======== QUOTED PASSAGE ========

= 1950 in British radio =

This is a list of events from British radio in 1950.

==Events==
- 17 February – an appearance on Variety Fanfare from Manchester launches Al Read's comedy career.
- 29 May – The Archers pilot episodes debut on BBC radio, aired on the Midlands opt-out of the BBC Home Service; the series will still be running 75 years later.
- 6 June – the BBC Light Programme first broadcasts Educating Archie, featuring ventriloquist Peter Brough and his schoolboy dummy Archie Andrews (sic.); the series runs for 10 years and averages 15 million listeners.
- 5 November – the BBC Light Programme first broadcasts Life with the Lyons, the UK's first sitcom, featuring British-domiciled American couple Ben Lyon and Bebe Daniels.

========

HOW TO COMPLETE THIS TASK: Could you continue the article on 1950 in British radio, starting right after the entry about Life with the Lyons?

======== MATERIAL SHOWN ========

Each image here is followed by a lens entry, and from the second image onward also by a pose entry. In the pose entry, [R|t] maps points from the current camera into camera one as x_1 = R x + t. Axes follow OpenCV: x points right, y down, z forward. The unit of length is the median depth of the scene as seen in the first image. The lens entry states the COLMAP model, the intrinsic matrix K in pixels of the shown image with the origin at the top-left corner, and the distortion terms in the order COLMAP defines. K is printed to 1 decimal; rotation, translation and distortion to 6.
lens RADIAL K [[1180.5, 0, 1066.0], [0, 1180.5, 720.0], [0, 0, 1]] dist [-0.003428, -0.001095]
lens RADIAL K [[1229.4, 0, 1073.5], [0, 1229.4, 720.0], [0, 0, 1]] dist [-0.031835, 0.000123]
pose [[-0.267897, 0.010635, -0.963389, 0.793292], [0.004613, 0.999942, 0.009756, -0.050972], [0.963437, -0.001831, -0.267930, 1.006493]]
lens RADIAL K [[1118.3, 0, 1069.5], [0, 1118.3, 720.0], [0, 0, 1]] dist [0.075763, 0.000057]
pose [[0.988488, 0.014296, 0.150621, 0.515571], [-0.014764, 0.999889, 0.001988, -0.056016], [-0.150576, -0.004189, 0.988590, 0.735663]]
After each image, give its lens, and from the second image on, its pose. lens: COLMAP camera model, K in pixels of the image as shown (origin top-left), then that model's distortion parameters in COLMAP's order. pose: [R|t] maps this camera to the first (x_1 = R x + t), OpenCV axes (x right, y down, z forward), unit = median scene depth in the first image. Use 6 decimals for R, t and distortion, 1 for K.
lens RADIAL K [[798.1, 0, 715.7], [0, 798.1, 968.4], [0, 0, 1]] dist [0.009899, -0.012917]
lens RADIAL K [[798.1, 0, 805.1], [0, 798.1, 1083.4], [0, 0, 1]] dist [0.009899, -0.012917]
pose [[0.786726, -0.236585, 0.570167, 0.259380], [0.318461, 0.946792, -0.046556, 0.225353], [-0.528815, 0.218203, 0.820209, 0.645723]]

========

FINAL ANSWER:
- 3 December – the BBC Light Programme first broadcasts the magazine and variety programme Calling All Forces featuring Ted Ray; his catchphrase "You should use stronger elastic" originates.
- Gracie Fields' radio show transfers from the BBC to Radio Luxembourg, where it is sponsored by Wisk soap powder.

==Debuts==
- 16 January – Listen with Mother, on the BBC Light Programme (1950–1982)
- 6 June – Educating Archie, on the BBC Light Programme (1950–1960)
- 7 June – The Archers, pilot episode (1950–Present)
- 5 November – Life with the Lyons, on the BBC Light Programme (1950–1961)
- 3 December – Calling All Forces, on the BBC Light Programme (1950–1952)

==Continuing radio programmes==
===1930s===
- In Town Tonight (1933–1960)
===1940s===
- Music While You Work (1940–1967)
- Sunday Half Hour (1940–2018)
- Desert Island Discs (1942–Present)
- Family Favourites (1945–1980)
- Down Your Way (1946–1992)
- Have A Go (1946–1967)
- Housewives' Choice (1946–1967)
- Letter from America (1946–2004)
- Woman's Hour (1946–Present)
- Twenty Questions (1947–1976)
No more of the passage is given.